Is there any ray of hope?

The Madhya Pradesh Chief Minister has been quoted as saying that his tigers are safe and that nobody could take his parks away from him. What kind of statement is this? Poaching is an accepted serious problem, why has a manhunt not been launched for poachers on the wanted list. For 20 years, there have been no recruitments and the average age of a forest guard is 50 to 55 years. The CBI found 75 per cent of the Sariska staff unfit. At least, I cannot see any ray of hope for now. After studying tigers as a non-scientist for 30 years, all I can say is I have failed. Will the government be able to admit the same?

What are your suggestions?

If you want to save tigers, give them inviolate space. Tiger turf for tiger to live has to be protected and this is a fact of science. Engage local people to protect wildlife and not exploit it. Whenever man has come in to use land, tigers have become extinct from that area. It is not possible for man and tiger to live together.

How can you manage that in this country?

It all depends on how many tigers the Prime Minister wants to save, 500, 1000, 1,500. Tigers cannot be saved if they do not have inviolate space. Let him take the tough decision and decide how much land can be set aside for them, without the menace of tourists and jeeps playing havoc with their lives. More than 35 to 40 per cent of the world’s tiger population lives in India. A tigress with cubs needs to live in totally protected areas. If you cannot give them space, tigers will not have any future and there is no need to waste time on debating how to save them.

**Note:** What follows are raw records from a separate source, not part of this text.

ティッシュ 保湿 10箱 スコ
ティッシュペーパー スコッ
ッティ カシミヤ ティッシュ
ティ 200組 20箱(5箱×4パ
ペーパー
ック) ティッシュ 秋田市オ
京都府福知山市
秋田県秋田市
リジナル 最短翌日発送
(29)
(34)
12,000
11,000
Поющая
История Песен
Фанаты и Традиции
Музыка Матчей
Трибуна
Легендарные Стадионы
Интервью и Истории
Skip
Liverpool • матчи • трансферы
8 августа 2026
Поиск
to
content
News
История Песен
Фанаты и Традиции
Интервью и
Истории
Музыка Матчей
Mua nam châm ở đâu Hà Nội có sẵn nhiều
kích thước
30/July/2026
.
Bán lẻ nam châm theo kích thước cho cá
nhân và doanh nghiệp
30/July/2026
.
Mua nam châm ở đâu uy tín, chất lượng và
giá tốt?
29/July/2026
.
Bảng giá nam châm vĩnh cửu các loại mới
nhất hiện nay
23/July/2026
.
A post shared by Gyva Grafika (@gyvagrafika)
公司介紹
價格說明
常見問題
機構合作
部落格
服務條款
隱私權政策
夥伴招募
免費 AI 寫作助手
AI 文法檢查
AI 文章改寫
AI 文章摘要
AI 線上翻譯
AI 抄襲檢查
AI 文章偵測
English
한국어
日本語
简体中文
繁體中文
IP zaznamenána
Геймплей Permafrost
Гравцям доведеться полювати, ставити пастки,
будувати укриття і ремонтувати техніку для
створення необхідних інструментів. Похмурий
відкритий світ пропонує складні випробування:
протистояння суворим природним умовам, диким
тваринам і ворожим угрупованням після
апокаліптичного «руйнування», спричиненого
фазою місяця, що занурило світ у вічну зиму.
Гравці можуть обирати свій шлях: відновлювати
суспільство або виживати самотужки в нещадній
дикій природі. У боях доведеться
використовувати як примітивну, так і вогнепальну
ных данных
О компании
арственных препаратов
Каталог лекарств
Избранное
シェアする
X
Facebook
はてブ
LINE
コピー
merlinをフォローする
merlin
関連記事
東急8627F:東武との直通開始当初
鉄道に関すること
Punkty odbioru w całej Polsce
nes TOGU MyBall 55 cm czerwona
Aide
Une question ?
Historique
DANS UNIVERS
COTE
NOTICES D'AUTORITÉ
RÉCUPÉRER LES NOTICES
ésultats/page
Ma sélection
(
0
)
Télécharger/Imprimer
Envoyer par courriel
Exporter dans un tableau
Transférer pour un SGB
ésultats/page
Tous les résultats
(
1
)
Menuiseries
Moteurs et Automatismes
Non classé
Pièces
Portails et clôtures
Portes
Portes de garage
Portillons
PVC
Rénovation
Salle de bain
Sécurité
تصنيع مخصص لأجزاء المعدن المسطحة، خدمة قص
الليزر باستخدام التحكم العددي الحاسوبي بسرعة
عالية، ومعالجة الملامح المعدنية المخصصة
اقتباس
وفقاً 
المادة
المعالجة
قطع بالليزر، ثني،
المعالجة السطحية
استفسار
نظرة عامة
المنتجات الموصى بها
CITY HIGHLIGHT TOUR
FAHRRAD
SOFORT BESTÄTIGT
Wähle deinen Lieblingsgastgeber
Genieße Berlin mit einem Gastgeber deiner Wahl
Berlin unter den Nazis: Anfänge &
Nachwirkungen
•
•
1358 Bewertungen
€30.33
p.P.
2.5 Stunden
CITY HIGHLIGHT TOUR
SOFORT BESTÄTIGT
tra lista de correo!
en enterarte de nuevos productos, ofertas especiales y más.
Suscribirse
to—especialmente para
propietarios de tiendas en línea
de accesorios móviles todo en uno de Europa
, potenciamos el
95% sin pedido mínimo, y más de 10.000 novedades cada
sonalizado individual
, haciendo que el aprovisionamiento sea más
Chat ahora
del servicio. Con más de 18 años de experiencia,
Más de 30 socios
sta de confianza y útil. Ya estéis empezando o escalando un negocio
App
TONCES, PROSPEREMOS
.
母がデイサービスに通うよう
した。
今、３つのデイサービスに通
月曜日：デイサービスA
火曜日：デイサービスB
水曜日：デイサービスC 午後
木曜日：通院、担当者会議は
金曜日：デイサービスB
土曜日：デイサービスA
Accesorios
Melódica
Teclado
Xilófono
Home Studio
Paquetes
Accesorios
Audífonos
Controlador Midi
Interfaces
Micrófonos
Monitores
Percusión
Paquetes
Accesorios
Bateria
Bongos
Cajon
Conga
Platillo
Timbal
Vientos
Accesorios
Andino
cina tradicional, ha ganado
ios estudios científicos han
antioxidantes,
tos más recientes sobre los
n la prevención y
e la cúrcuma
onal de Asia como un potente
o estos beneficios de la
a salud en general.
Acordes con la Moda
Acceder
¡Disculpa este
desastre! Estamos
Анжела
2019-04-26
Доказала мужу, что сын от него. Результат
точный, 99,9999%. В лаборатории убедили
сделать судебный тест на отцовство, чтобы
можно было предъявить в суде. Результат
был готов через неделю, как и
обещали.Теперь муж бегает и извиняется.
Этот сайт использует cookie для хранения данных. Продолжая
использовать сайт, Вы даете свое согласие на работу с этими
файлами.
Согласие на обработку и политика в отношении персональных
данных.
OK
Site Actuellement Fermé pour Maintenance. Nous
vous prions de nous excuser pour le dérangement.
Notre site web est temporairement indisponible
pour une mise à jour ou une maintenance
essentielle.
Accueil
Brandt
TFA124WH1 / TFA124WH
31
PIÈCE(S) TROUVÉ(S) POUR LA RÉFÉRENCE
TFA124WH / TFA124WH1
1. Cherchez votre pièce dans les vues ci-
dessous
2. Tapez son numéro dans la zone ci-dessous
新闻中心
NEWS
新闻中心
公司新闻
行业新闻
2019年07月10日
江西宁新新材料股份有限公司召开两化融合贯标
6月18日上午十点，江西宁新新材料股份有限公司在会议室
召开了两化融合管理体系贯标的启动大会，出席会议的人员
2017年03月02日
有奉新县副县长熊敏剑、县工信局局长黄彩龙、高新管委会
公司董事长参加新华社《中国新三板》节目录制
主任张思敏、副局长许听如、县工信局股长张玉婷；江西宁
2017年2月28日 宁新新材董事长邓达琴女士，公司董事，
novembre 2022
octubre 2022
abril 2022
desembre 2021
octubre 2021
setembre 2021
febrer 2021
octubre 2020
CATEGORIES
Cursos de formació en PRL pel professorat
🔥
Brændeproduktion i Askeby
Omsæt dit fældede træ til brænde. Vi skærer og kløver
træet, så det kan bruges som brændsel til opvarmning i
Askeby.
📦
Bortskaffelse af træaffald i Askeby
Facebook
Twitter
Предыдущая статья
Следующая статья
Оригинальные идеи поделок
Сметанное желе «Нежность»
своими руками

What about the tribal Bill?

The Bill needs to be re-drafted and debated to provide rights to tribals in tandem with wildlife. Ideally, the Bill should have been called ‘Forest, wildlife and tribal rights Bill,’ having three parts which deal with protecting the rights of wildlife, forests and tribals. In the present form, the Bill will only increase conflict and tribals will be seen by others living on the forest land. As per the proposed Bill, each nuclear tribal family will get 2.5 hectares. Estimatedly, there are 80 million tribals in the country. If there are 15-20 million nuclear families and each one gets 2.5 hectares, you need 50 million hectares. And there are only 68 million hectares of forest land. Going by at least 2 per cent growth rate of population, the demand will only increase.